> **EXERCISE BRIEF**:
All records should be reproduced verbatim.

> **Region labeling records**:
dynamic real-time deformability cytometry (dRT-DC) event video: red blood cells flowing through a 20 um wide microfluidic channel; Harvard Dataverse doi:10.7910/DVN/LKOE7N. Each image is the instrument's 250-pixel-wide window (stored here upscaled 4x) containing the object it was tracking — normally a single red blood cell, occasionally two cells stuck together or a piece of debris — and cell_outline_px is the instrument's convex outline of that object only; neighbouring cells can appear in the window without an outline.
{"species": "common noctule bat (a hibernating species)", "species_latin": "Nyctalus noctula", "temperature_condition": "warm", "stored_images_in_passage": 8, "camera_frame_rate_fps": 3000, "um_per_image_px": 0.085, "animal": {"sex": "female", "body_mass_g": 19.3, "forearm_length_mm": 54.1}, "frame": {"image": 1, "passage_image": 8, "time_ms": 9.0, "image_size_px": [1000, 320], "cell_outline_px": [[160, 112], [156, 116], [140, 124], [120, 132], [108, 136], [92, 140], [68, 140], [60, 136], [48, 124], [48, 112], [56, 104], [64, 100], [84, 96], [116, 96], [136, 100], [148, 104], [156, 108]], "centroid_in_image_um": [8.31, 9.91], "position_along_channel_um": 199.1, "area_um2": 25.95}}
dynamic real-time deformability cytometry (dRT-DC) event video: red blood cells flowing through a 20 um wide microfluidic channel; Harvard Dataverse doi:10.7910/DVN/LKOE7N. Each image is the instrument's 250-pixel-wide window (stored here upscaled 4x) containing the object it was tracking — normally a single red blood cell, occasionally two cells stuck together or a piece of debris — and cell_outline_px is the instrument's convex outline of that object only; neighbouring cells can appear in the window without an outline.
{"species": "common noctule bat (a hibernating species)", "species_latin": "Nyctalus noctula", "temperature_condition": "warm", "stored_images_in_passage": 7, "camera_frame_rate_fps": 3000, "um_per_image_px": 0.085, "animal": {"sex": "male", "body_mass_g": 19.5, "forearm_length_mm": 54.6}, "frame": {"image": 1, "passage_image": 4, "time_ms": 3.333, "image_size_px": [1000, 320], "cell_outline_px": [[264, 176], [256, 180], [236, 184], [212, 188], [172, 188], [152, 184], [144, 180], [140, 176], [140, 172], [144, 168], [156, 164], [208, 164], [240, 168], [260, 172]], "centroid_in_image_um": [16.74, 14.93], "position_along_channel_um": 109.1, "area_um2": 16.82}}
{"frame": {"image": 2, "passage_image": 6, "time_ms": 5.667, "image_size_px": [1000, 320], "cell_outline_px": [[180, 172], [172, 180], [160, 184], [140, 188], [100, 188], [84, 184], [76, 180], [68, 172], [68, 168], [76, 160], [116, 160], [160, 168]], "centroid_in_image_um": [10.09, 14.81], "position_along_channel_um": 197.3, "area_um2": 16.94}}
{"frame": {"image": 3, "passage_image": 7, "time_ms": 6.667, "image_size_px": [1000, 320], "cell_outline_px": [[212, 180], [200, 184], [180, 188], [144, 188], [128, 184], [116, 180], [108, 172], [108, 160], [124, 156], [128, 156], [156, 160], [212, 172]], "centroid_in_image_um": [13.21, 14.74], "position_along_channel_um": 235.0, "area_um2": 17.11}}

> **TASK SOLUTION**:
dynamic real-time deformability cytometry (dRT-DC) event video: red blood cells flowing through a 20 um wide microfluidic channel; Harvard Dataverse doi:10.7910/DVN/LKOE7N. Each image is the instrument's 250-pixel-wide window (stored here upscaled 4x) containing the object it was tracking — normally a single red blood cell, occasionally two cells stuck together or a piece of debris — and cell_outline_px is the instrument's convex outline of that object only; neighbouring cells can appear in the window without an outline.
{"species": "common noctule bat (a hibernating species)", "species_latin": "Nyctalus noctula", "temperature_condition": "warm", "stored_images_in_passage": 8, "camera_frame_rate_fps": 3000, "um_per_image_px": 0.085, "animal": {"sex": "female", "body_mass_g": 19.3, "forearm_length_mm": 54.1}, "frame": {"image": 1, "passage_image": 8, "time_ms": 9.0, "image_size_px": [1000, 320], "cell_outline_px": [[160, 112], [156, 116], [140, 124], [120, 132], [108, 136], [92, 140], [68, 140], [60, 136], [48, 124], [48, 112], [56, 104], [64, 100], [84, 96], [116, 96], [136, 100], [148, 104], [156, 108]], "centroid_in_image_um": [8.31, 9.91], "position_along_channel_um": 199.1, "area_um2": 25.95}}
dynamic real-time deformability cytometry (dRT-DC) event video: red blood cells flowing through a 20 um wide microfluidic channel; Harvard Dataverse doi:10.7910/DVN/LKOE7N. Each image is the instrument's 250-pixel-wide window (stored here upscaled 4x) containing the object it was tracking — normally a single red blood cell, occasionally two cells stuck together or a piece of debris — and cell_outline_px is the instrument's convex outline of that object only; neighbouring cells can appear in the window without an outline.
{"species": "common noctule bat (a hibernating species)", "species_latin": "Nyctalus noctula", "temperature_condition": "warm", "stored_images_in_passage": 7, "camera_frame_rate_fps": 3000, "um_per_image_px": 0.085, "animal": {"sex": "male", "body_mass_g": 19.5, "forearm_length_mm": 54.6}, "frame": {"image": 1, "passage_image": 4, "time_ms": 3.333, "image_size_px": [1000, 320], "cell_outline_px": [[264, 176], [256, 180], [236, 184], [212, 188], [172, 188], [152, 184], [144, 180], [140, 176], [140, 172], [144, 168], [156, 164], [208, 164], [240, 168], [260, 172]], "centroid_in_image_um": [16.74, 14.93], "position_along_channel_um": 109.1, "area_um2": 16.82}}
{"frame": {"image": 2, "passage_image": 6, "time_ms": 5.667, "image_size_px": [1000, 320], "cell_outline_px": [[180, 172], [172, 180], [160, 184], [140, 188], [100, 188], [84, 184], [76, 180], [68, 172], [68, 168], [76, 160], [116, 160], [160, 168]], "centroid_in_image_um": [10.09, 14.81], "position_along_channel_um": 197.3, "area_um2": 16.94}}
{"frame": {"image": 3, "passage_image": 7, "time_ms": 6.667, "image_size_px": [1000, 320], "cell_outline_px": [[212, 180], [200, 184], [180, 188], [144, 188], [128, 184], [116, 180], [108, 172], [108, 160], [124, 156], [128, 156], [156, 160], [212, 172]], "centroid_in_image_um": [13.21, 14.74], "position_along_channel_um": 235.0, "area_um2": 17.11}}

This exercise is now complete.